Thursday, February 15, 2007
Saving Face

Not having one's face recognized is especially onerous in the Age of Celebrity. Imagine how slighted the glitterati feel.
It turns out authors are frequently among the unrecognized faces. But I'm alert to such sightings, probably because they are what I am not. Years ago I worked at Random House in New York. I saw Joseph Heller on the elevator. I approached John Updike in the lobby, asked for his autograph, and he chatted with me amiably. Kurt Vonnegut was often seen in the neighborhood. I saw Norman Mailer strutting up Second Avenue. (Before all that, I even met the satirist Peter DeVries at his house.) I saw James Baldwin sitting alone in a hotel lobby in Chicago in the 1980s, shook his hand (somewhat cold and feeble), and asked for his autograph. He pleasantly obliged, and his face warmed with a smile seemingly at the fact someone recognized his face.

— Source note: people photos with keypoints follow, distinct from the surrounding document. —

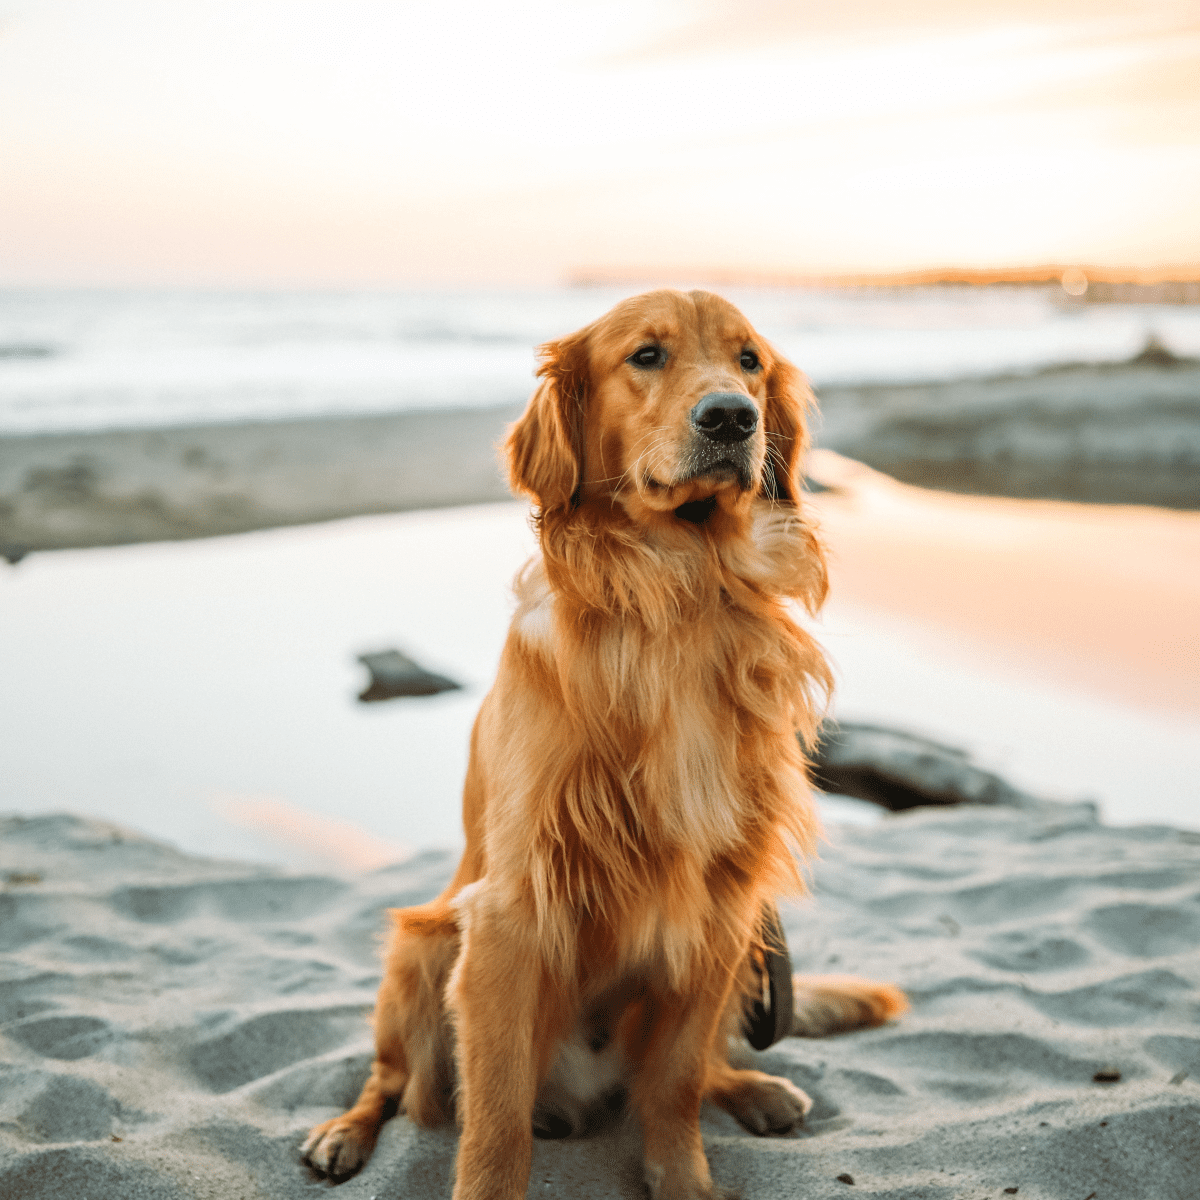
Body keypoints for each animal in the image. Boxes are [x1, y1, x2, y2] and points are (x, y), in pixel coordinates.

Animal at [304, 290, 902, 1200]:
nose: (732, 416)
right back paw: (344, 1133)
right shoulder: (510, 913)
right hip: (422, 948)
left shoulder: (722, 906)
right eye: (646, 355)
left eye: (751, 361)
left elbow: (676, 1082)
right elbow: (495, 1121)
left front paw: (685, 1180)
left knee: (697, 1067)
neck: (680, 592)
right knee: (390, 1082)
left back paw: (755, 1088)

(As you can see, I am a shameless name-dropper. Is it a sign of poor self-esteem? Or just living vicariously?)
I shouldn't joke about this face blindness phenomenon; it is considered a real neurological impairment. It's not that I think I have it, but I do find it difficult to describe a face to someone. It's hard for me to draw that picture with words. And I have no talent as a visual artist beyond the creation of stick figures.
I remember the youthful thrill of trying to rivet into my brain the image of the visage of someone I liked. (Typically, of course, I was unable to articulate such affection.) Must be what Lennon and McCartney had in mind with "I've Just Seen a Face."

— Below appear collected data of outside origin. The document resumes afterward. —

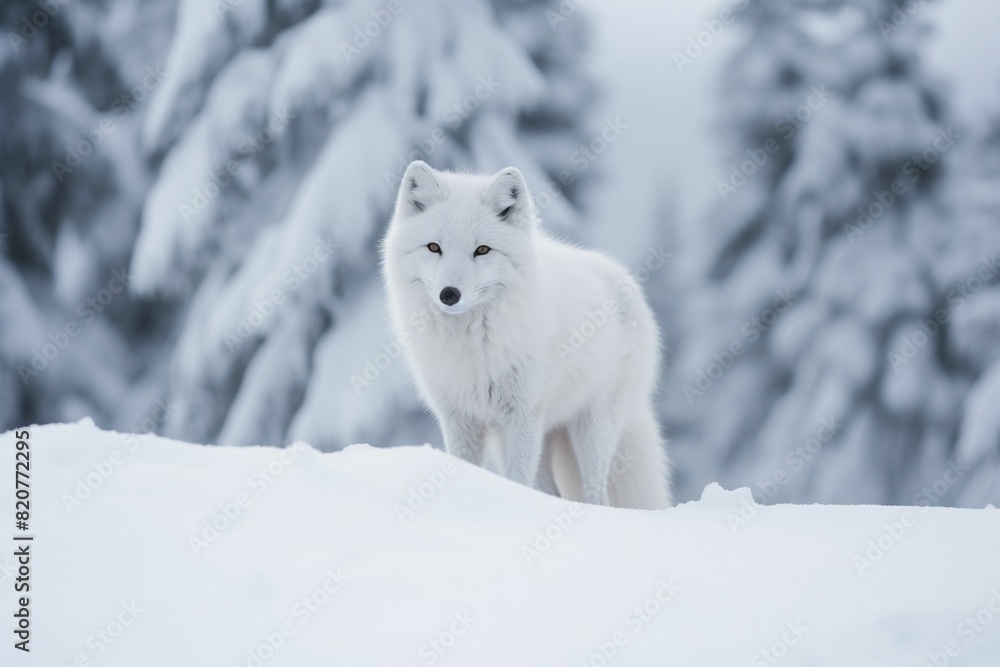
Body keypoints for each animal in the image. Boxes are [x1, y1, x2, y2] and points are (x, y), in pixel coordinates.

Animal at [382, 161, 671, 509]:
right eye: (434, 248)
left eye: (482, 250)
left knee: (596, 495)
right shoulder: (459, 417)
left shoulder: (520, 415)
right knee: (551, 491)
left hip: (591, 429)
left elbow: (517, 480)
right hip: (538, 436)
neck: (471, 342)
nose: (449, 294)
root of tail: (626, 279)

Then there are the images of those I feared or loathed: a kid who bullied me, a teacher who smacked me to the ground. I wish I had no memory of their faces. Prosopagnosia for the antagonisti, call it.
Whether visually or otherwise, we seek to save face. In domestic quarrels, each participant tries to save face.
Barry Bonds held out on signing a $15.8 million contract with the San Francisco Giants, just to save face.
Nations and sects and rivals also fight to save face, even if it means destroying the whole body, the whole body politic, the whole soul, in the process.
I wonder if there is such a thing as mammogagnosia, "the forgetting of breasts"? I think I'm afflicted with whatever the opposite of that is. And let me tell you, Braille may not help but who cares!
There's even a romantic comedy film called Saving Face by Alice Wu. It concerns a Chinese-American lesbian.
Maybe right about now, some of you are wishing I'd do an about face (which is also the title of a work by Dario Fo, but not by Dario Marquez)!
Does all this make me a facist? (Read that last word carefully. Remember, spelling counts.)